Data entries

+---+

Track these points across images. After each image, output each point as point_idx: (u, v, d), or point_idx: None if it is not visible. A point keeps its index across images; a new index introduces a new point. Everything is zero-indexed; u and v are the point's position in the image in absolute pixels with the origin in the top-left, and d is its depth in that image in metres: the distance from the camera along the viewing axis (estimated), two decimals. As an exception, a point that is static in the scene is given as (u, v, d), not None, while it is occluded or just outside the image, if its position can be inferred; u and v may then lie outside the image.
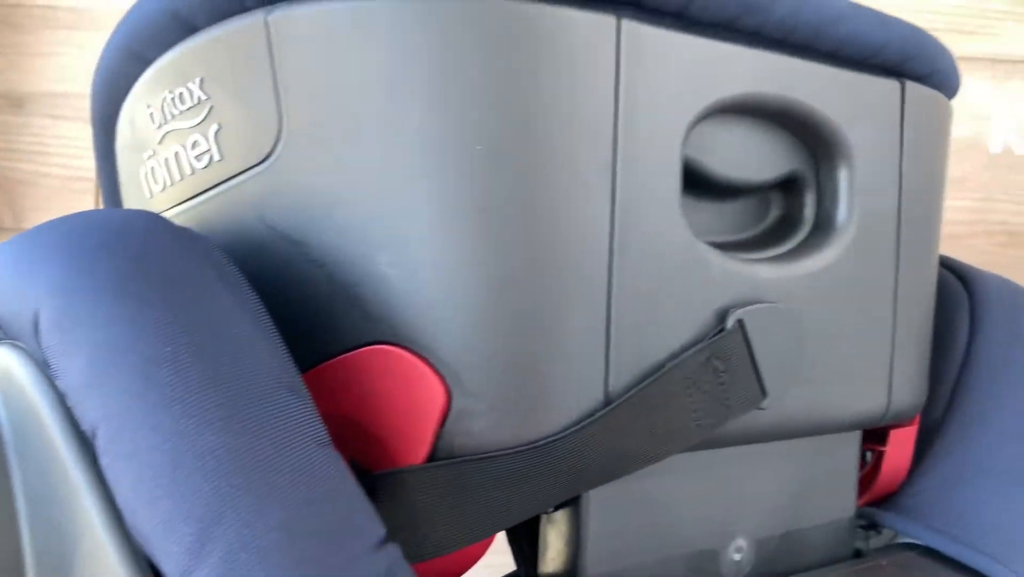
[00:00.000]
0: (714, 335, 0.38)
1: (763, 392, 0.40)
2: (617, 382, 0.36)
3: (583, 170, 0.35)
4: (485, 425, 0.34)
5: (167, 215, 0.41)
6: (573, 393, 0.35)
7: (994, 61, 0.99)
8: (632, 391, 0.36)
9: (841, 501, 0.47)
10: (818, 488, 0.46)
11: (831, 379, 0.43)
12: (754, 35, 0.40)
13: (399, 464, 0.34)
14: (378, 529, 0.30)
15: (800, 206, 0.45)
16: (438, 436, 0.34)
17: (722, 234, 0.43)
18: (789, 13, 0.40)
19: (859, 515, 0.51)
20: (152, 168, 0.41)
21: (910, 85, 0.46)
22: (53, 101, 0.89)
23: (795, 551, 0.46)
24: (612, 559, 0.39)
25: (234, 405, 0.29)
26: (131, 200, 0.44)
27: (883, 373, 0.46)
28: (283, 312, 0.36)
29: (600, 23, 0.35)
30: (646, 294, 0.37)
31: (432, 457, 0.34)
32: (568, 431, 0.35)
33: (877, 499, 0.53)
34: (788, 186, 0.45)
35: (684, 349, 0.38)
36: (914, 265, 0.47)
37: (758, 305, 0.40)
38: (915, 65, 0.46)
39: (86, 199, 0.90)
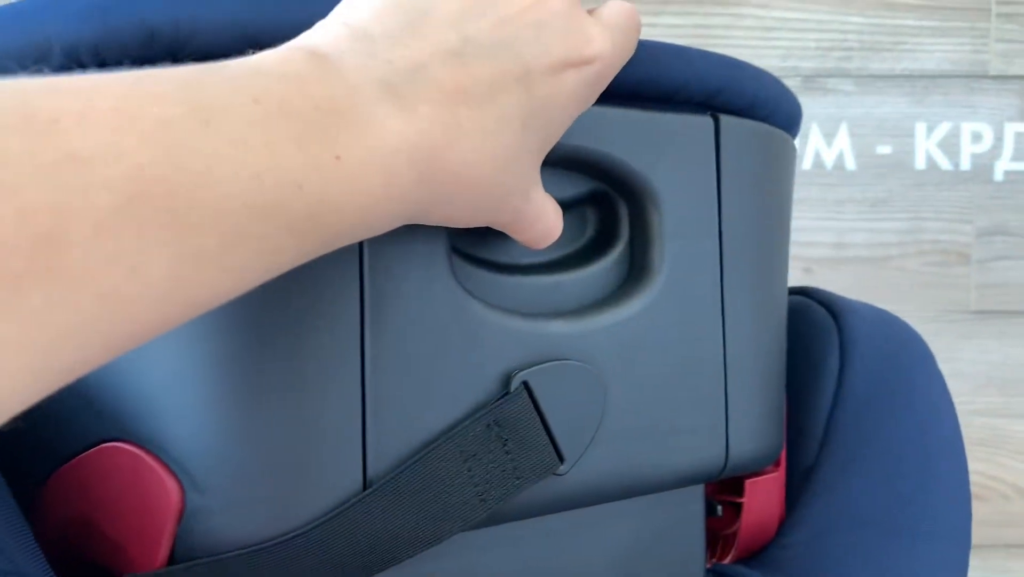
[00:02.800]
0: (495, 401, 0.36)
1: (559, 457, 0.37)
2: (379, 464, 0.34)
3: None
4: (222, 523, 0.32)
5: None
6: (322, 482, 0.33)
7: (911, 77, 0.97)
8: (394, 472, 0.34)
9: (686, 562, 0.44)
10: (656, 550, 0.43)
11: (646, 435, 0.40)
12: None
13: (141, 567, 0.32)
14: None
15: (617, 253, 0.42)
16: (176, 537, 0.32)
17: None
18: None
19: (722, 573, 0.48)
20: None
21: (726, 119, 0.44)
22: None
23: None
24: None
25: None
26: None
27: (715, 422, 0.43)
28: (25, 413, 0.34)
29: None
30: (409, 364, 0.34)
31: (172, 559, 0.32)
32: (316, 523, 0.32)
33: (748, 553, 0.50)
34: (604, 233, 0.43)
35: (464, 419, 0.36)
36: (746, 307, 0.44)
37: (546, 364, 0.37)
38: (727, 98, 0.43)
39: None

+---+

**WHAT YOU ARE ASKED TO DO:**
Retype the entries word for word. Omit any images.

**EXPECTED ANSWER:**
Track these points across images. After each image, output each point as point_idx: (u, v, d), or point_idx: None if it is not visible. A point keeps its index across images; a new index introduces a new point. Everything is zero-indexed; u and v are the point's position in the image in absolute pixels with the origin in the top-left, and d is its depth in that image in metres: the distance from the camera along the viewing axis (estimated), two decimals. As an exception, a point that is static in the scene is given as (u, v, d), not None, while it is occluded or just outside the image, if its position can be inferred; u and v may then lie outside the image.
[00:00.000]
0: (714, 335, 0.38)
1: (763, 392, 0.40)
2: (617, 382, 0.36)
3: (583, 170, 0.35)
4: (485, 425, 0.34)
5: (167, 215, 0.41)
6: (573, 393, 0.35)
7: (994, 61, 0.99)
8: (632, 391, 0.36)
9: (841, 501, 0.47)
10: (818, 488, 0.46)
11: (831, 379, 0.43)
12: (754, 35, 0.40)
13: (399, 464, 0.34)
14: (378, 529, 0.30)
15: (800, 206, 0.45)
16: (438, 436, 0.34)
17: (722, 234, 0.43)
18: (789, 13, 0.40)
19: (859, 515, 0.51)
20: (152, 168, 0.41)
21: (910, 85, 0.46)
22: (53, 101, 0.89)
23: (795, 551, 0.46)
24: (612, 559, 0.39)
25: (234, 405, 0.29)
26: (131, 200, 0.44)
27: (883, 373, 0.46)
28: (283, 312, 0.36)
29: (600, 23, 0.35)
30: (646, 294, 0.37)
31: (432, 457, 0.34)
32: (568, 431, 0.35)
33: (877, 499, 0.53)
34: (788, 186, 0.45)
35: (684, 349, 0.38)
36: (914, 265, 0.47)
37: (758, 305, 0.40)
38: (915, 65, 0.46)
39: (86, 199, 0.90)
[00:02.800]
0: (495, 401, 0.36)
1: (559, 457, 0.37)
2: (379, 464, 0.34)
3: None
4: (222, 523, 0.32)
5: None
6: (322, 482, 0.33)
7: (911, 77, 0.97)
8: (394, 472, 0.34)
9: (686, 562, 0.44)
10: (656, 550, 0.43)
11: (646, 435, 0.40)
12: None
13: (141, 567, 0.32)
14: None
15: (617, 253, 0.42)
16: (176, 537, 0.32)
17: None
18: None
19: (722, 573, 0.48)
20: None
21: (726, 119, 0.44)
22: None
23: None
24: None
25: None
26: None
27: (715, 422, 0.43)
28: (25, 413, 0.34)
29: None
30: (409, 364, 0.34)
31: (172, 559, 0.32)
32: (316, 523, 0.32)
33: (748, 553, 0.50)
34: (604, 233, 0.43)
35: (464, 419, 0.36)
36: (746, 307, 0.44)
37: (546, 364, 0.37)
38: (727, 98, 0.43)
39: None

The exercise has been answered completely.